Some American lawmakers want to put a system in place that will track all persons moving in and out of the United States. Others, reportedly including the Clinton administration, want to hire hundreds of new officers to patrol the border with Canada.

Even before the almost certain deployment of many more officers on the border, the tough new attitude in Washington is already having negative consequences for Canadians traveling to the U.S. One Canadian who recently failed to tell U.S. customs about a decades old conviction for marijuana possession ended up in jail for weeks. He was even held in solitary confinement for a time before being shipped back to Canada in manacles.

One friend of mine, a former top executive of a major Canadian corporation was recently traveling to Portland, Oregon, to work as a consultant. He was held up for hours at U.S. Customs at the airport in Vancouver, where he was asked to assemble papers detailing every aspect of his business. He spent the day phoning Toronto and Portland, having the papers faxed to him so he could proceed. Now he’s been issued with his "NAFTA", a card that hopefully will expedite his future journeys to the U.S.

More U.S. officials on the border will mean more lengthy hold-ups, body searches, and trips to jail for Canadian travelers.

One of the major selling points in Canada for free trade with the United States was that it would contribute to a general freeing up of borders that would enhance our lives. Not only would it be easier to do business anywhere in North America, people would be allowed to follow their jobs across the across the border when jobs moved and frontier controls for travelers would be relaxed.

Indeed, all those things have happened in the European Union. Citizens of EU countries are allowed to migrate freely to any EU country and to work there. Crossing most EU boundaries these days does not even involve a customs check.

In North America, things are moving in exactly the opposite direction. Now that the United States has reaped the benefits of economic integration with Canada and Mexico, it is intent on building higher walls to make it more difficult for citizens of its NAFTA partners to enter the U.S., even those whose livelihoods depend on it. Capital flows more freely than ever in North America, but mobility for people is being threatened.

If the Americans are going to retreat from the borderless world to begin constructing a Hadrian’s Wall along our border, we ought to put some issues of our own on the table. A few years ago, it was the wide open smuggling of cigarettes across the border from the U.S. that forced Canada to lower the price of cigarettes with seriously negative consequences for the health of Canadian teenagers.

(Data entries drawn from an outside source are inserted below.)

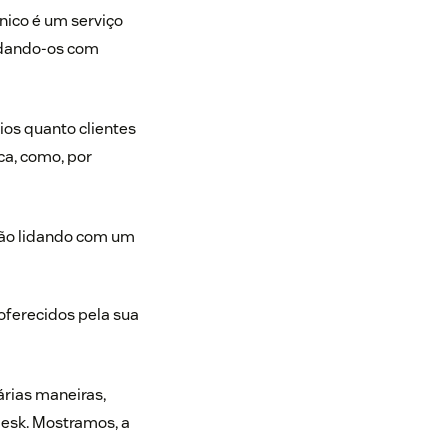
cnico é um serviço
judando-os com
ios quanto clientes
a, como, por
stão lidando com um
oferecidos pela sua
árias maneiras,
desk. Mostramos, a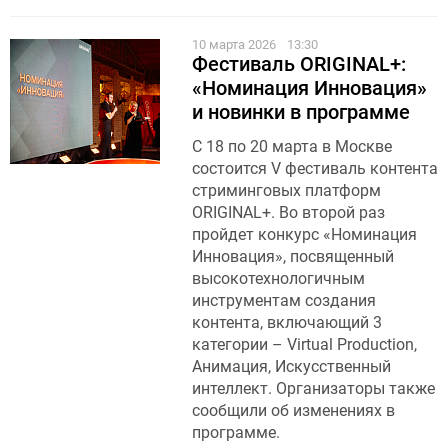
10 марта 2026
13:30
Фестиваль ORIGINAL+:
«Номинация Инновация»
и новинки в программе
С 18 по 20 марта в Москве
состоится V фестиваль контента
стриминговых платформ
ORIGINAL+. Во второй раз
пройдет конкурс «Номинация
Инновация», посвященный
высокотехнологичным
инструментам создания
контента, включающий 3
категории – Virtual Production,
Анимация, Искусственный
интеллект. Организаторы также
сообщили об изменениях в
программе.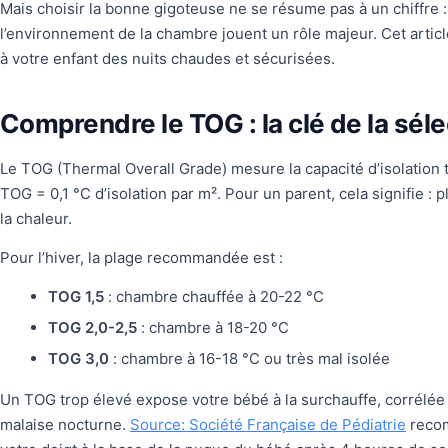
Mais choisir la bonne gigoteuse ne se résume pas à un chiffre : l
l’environnement de la chambre jouent un rôle majeur. Cet artic
à votre enfant des nuits chaudes et sécurisées.
Comprendre le TOG : la clé de la séle
Le TOG (Thermal Overall Grade) mesure la capacité d’isolation 
TOG = 0,1 °C d’isolation par m². Pour un parent, cela signifie : 
la chaleur.
Pour l’hiver, la plage recommandée est :
TOG 1,5
: chambre chauffée à 20-22 °C
TOG 2,0-2,5
: chambre à 18-20 °C
TOG 3,0
: chambre à 16-18 °C ou très mal isolée
Un TOG trop élevé expose votre bébé à la surchauffe, corrélée
malaise nocturne.
Source: Société Française de Pédiatrie
recom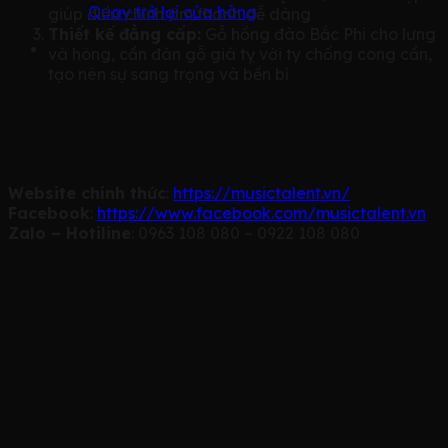
Quay trở lại cửa hàng
giúp điều chỉnh âm thanh dễ dàng
Thiết kế đẳng cấp:
Gỗ hồng đào Bắc Phi cho lưng
và hông, cần đàn gỗ giá tỵ với ty chống cong cần,
tạo nên sự sang trọng và bền bỉ
Thông tin liên hệ qua hệ thống
Online
Website chính thức
:
https://musictalent.vn/
Facebook
:
https://www.facebook.com/musictalent.vn
Zalo – Hotiline
: 0963 108 080 – 0922 108 080
Sản phẩm tương tự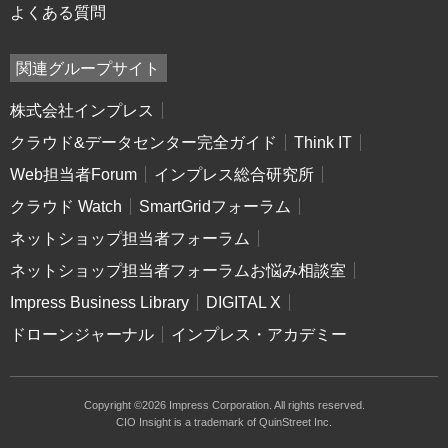
よくある質問
関連グループサイト
株式会社インプレス
クラウド&データセンター完全ガイド
Think IT
Web担当者Forum
インプレス総合研究所
クラウド Watch
SmartGridフォーラム
ネットショップ担当者フォーラム
ネットショップ担当者フォーラムお悩み相談室
Impress Business Library
DIGITAL X
ドローンジャーナル
インプレス・アカデミー
Copyright ©2026 Impress Corporation. All rights reserved.
CIO Insight is a trademark of QuinStreet Inc.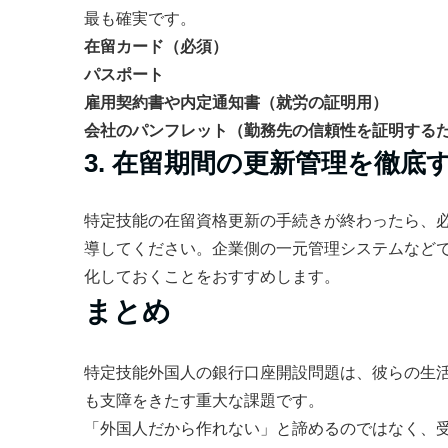
最も確実です。
在留カード（必須）
パスポート
雇用契約書や内定通知書（就労の証明用）
会社のパンフレット（勤務先の信頼性を証明する
3. 在留期間の更新管理を徹底
特定技能の在留資格更新の手続きが終わったら、
導してください。企業側の一元管理システムなど
化しておくことをおすすめします。
まとめ
特定技能外国人の銀行口座開設問題は、彼らの生
も支障をきたす重大な課題です。
「外国人だから作れない」と諦めるのではなく、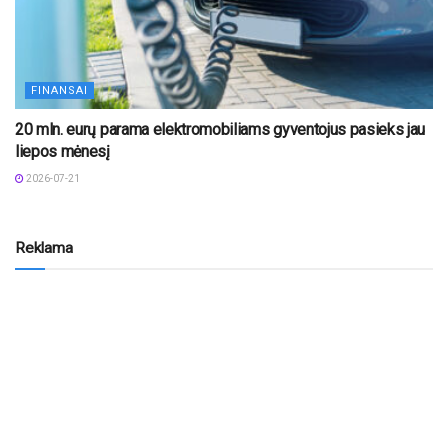
FINANSAI
20 mln. eurų parama elektromobiliams gyventojus pasieks jau
liepos mėnesį
2026-07-21
Reklama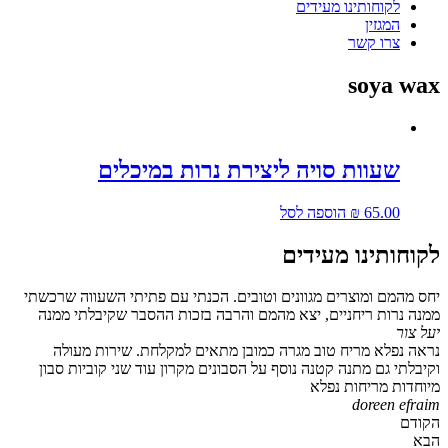
לקוחותינו מעידים
המגזין
צרו קשר
soya wax
שעוות סויה ליצירת נרות במיכלים
65.00
₪
הוספה לסל
לקוחותינו מעידים
יחס מהמם ומוצרים מגוונים וטובים. הכנתי עם פתיתי השעווה שרכשתי
ממנה נרות ריחניים, יצא מהמם והרבה בזכות ההסבר שקיבלתי ממנה
יעל צור
נראה נפלא מריח טוב מגרה כמובן מתאים למקלחת. שירות מעולה
וקיבלתי גם מתנה קטנה נוסף על הסבונים מקרון עוד שני קוביות סבון
מיוחדות מריחות נפלא
doreen efraim
הקודם
הבא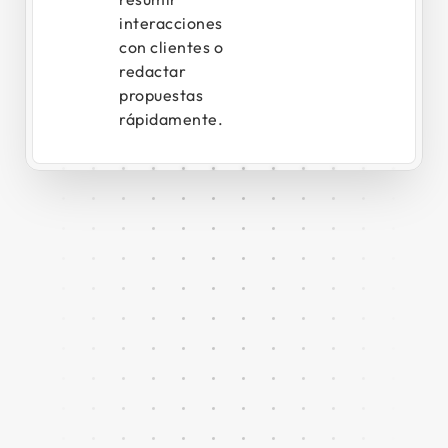
interacciones
con clientes o
redactar
propuestas
rápidamente.
EQM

Today, police forces in Canada complain that the large scale smuggling of guns across the border undermines this country’s ability to apply its firearms regulations. That imperils safety in our school yards, bus terminals, in convenience stores and in banks.

If Congressional committees in Washington are going to chew over our immigration policy, let’s put their cultural policies, aimed at maintaining their stranglehold at our cinemas, bookstores and over our computer software, on the table.

Since the Americans have signaled their intention to do a rethink about borders and national sovereignty, let’s do a rethink of our own.